WORK ORDER:
Answer these questions about the mailing-list message below.
(a) What does Jon Burgess say might be displayed at low zooms only?
(b) Which program does he say he will restrict his comments to?
(c) What is stored in the Postgres DB in place of plain nodes?
BEGIN STUDY TEXT
[OSM-dev] [Mapnik-users] How does Mapnik know which nodes are "important"?
Jon Burgess
jburgess777 at googlemail.com
Thu Dec 27 02:06:48 GMT 2007
On 27/12/2007, Kelly Jones <kelly.terry.jones at gmail.com> wrote:
> Martijn,
>
> That's great for "zoom level 17" tiles where you always want to
> display everything in the bounding box.
Not necessarily. We might want to display some things such as Country
names at low zooms only.
> For "zoom level 11" (for example), there are probably millions of
> nodes in the tile, and you can't map them all (most are too
> unimportant to be mapped).
I'll restrict my comments to Mapnik and how it uses the
PostgreSQL/Postgis DB queries. This is a problem but we have a partial
solution already. We do not store the plain nodes in the Posgres DB
but instead geometries created by combining the nodes, way and tag
data in the Postgres DB.
END STUDY TEXT
BEGIN GIVEN ENTRIES
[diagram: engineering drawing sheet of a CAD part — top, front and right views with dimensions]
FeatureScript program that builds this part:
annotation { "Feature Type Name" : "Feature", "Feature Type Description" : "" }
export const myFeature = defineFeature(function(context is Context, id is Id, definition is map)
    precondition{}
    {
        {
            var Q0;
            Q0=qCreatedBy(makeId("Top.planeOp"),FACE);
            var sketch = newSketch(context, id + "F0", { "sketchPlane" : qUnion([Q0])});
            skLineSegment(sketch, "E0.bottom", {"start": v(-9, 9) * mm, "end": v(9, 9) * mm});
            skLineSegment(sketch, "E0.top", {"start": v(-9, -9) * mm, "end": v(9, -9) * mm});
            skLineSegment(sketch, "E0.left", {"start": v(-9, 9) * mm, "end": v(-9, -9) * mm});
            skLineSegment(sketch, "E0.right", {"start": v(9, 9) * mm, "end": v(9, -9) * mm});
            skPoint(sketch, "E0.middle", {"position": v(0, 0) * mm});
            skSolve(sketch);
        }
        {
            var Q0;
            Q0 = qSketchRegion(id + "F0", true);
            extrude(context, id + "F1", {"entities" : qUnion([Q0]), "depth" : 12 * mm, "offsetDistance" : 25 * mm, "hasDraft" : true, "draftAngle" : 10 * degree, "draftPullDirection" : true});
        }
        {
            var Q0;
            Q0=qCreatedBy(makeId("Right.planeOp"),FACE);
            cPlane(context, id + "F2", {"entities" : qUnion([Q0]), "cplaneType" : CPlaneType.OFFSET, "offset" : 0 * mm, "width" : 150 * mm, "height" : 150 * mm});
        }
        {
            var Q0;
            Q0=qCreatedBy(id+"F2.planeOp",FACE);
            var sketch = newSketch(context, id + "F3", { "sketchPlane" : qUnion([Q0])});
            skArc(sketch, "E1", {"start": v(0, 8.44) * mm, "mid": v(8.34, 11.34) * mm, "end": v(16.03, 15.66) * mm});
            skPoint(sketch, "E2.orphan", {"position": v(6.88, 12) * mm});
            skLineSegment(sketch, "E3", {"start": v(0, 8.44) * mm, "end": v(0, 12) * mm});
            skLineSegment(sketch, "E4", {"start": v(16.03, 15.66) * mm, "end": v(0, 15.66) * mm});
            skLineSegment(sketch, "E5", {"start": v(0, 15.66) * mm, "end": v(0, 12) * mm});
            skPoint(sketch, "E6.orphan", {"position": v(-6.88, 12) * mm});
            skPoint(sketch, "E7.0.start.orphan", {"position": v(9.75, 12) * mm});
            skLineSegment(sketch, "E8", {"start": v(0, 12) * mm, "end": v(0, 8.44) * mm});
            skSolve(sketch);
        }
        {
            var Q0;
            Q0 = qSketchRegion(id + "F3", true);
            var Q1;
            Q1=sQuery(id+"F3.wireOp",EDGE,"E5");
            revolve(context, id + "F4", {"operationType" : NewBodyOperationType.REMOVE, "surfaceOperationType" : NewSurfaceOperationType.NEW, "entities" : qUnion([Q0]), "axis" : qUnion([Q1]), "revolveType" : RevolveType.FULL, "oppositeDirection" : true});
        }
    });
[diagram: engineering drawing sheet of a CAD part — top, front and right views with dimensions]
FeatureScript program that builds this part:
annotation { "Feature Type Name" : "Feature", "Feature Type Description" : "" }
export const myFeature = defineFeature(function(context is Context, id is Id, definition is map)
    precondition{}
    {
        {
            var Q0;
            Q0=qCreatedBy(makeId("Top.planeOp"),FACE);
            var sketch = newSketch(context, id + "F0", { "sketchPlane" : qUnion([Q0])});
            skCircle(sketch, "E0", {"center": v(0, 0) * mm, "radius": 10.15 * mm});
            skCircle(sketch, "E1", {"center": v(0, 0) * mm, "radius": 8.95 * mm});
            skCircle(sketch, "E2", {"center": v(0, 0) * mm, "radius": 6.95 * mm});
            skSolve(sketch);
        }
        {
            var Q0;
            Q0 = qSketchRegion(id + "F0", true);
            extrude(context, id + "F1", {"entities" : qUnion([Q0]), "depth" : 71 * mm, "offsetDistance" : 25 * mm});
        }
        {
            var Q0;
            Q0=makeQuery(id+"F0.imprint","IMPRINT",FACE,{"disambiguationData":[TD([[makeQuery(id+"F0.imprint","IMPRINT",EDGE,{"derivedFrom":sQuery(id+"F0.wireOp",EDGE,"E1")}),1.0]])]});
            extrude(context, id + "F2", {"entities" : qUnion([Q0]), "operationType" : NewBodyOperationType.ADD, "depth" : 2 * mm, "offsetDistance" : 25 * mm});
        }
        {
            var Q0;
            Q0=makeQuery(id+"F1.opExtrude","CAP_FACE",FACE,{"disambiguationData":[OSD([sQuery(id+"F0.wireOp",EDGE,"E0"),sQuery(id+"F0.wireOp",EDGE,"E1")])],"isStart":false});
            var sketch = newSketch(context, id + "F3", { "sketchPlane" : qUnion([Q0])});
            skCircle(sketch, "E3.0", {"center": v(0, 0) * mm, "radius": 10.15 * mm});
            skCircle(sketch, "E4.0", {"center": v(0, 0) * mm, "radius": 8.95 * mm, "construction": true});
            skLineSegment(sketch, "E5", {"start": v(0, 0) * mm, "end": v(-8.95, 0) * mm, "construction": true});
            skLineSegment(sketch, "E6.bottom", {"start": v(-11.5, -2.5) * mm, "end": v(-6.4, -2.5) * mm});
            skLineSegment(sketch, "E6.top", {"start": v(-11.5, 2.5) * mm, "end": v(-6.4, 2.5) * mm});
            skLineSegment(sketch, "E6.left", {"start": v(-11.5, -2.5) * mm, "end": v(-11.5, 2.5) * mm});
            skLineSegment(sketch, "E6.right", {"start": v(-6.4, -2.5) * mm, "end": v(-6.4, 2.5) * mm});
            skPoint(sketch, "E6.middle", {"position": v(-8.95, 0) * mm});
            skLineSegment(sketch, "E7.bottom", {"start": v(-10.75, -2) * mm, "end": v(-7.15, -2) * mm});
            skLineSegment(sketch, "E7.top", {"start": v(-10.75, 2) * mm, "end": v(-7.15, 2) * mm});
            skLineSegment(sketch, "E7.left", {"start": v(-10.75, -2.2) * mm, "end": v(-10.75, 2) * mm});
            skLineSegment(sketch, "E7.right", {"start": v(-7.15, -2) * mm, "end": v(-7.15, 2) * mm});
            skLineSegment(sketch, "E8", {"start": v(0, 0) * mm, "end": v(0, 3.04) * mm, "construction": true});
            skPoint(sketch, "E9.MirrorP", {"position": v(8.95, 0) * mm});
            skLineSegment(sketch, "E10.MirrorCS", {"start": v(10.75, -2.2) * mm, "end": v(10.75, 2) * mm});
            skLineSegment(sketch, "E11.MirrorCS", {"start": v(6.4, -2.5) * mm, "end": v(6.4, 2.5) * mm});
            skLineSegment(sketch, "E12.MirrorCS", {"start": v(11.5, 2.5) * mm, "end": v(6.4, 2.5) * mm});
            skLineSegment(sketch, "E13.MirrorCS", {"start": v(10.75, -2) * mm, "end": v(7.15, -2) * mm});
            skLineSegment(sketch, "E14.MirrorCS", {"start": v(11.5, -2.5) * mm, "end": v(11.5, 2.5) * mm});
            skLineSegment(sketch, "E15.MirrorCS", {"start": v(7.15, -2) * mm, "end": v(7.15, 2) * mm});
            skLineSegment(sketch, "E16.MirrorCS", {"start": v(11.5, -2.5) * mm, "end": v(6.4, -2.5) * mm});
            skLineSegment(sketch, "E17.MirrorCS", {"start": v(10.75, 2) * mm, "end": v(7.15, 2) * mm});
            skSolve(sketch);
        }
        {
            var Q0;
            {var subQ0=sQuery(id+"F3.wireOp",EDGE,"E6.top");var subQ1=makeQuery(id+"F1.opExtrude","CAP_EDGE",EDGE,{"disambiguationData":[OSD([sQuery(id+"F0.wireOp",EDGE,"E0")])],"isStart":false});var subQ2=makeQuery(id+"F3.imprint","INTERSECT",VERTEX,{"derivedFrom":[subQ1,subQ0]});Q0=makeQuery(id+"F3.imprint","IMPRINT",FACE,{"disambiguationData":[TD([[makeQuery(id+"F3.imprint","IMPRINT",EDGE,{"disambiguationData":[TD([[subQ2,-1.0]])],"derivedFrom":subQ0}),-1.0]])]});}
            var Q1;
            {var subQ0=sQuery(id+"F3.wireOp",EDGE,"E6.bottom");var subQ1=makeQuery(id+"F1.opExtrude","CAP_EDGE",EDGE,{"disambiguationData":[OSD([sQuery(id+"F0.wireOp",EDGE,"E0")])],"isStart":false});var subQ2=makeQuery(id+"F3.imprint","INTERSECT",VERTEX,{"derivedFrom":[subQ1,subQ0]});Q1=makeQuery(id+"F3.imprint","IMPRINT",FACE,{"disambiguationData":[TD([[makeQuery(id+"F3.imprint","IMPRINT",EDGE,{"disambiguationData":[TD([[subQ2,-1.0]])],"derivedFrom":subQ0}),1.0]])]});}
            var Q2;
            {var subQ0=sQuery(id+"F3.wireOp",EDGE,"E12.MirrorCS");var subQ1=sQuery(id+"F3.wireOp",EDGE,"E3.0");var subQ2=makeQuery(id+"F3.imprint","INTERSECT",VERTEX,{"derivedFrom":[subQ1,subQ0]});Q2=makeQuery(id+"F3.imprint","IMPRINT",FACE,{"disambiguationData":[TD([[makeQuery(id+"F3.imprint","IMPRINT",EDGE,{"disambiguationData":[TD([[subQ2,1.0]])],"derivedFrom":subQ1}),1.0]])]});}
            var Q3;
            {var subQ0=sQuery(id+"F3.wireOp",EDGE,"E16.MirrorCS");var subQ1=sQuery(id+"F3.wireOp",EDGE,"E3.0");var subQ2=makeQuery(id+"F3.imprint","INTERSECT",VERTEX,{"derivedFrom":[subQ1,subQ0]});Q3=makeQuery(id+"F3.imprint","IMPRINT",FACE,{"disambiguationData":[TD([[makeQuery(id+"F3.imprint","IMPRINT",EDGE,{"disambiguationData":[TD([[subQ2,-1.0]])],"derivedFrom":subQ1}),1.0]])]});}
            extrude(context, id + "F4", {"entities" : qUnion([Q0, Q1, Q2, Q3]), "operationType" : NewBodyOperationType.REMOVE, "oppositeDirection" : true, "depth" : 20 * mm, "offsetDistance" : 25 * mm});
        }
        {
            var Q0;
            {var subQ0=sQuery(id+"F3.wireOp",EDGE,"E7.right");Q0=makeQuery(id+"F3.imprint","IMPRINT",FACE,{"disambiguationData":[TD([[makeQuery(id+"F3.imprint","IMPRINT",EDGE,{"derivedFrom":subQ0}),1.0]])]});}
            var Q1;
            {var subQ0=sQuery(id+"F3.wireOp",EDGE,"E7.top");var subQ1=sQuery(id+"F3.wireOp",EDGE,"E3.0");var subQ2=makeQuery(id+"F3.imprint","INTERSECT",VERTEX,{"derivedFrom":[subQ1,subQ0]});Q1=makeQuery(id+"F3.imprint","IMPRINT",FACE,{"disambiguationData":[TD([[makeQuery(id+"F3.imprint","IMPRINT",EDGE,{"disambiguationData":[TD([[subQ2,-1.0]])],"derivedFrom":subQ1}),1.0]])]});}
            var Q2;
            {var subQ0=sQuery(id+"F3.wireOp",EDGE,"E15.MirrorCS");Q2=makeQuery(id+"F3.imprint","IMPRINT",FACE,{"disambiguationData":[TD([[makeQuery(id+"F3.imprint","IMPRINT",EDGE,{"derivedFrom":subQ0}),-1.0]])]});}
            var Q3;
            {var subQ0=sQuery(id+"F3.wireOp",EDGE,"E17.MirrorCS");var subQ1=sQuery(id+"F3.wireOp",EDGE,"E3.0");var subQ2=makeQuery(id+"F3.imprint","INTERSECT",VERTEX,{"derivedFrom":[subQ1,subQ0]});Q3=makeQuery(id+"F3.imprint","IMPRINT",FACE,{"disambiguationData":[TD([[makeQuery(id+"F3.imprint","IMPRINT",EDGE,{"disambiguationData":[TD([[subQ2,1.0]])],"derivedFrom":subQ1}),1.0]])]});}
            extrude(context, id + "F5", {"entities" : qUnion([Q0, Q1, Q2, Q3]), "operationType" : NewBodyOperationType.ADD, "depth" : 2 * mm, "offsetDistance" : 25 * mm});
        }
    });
END GIVEN ENTRIES
RESULT OF THE EXERCISE:
(a) Some things such as Country names.
(b) Mapnik, and how it uses the PostgreSQL/Postgis DB queries.
(c) Geometries created by combining the nodes, way and tag data.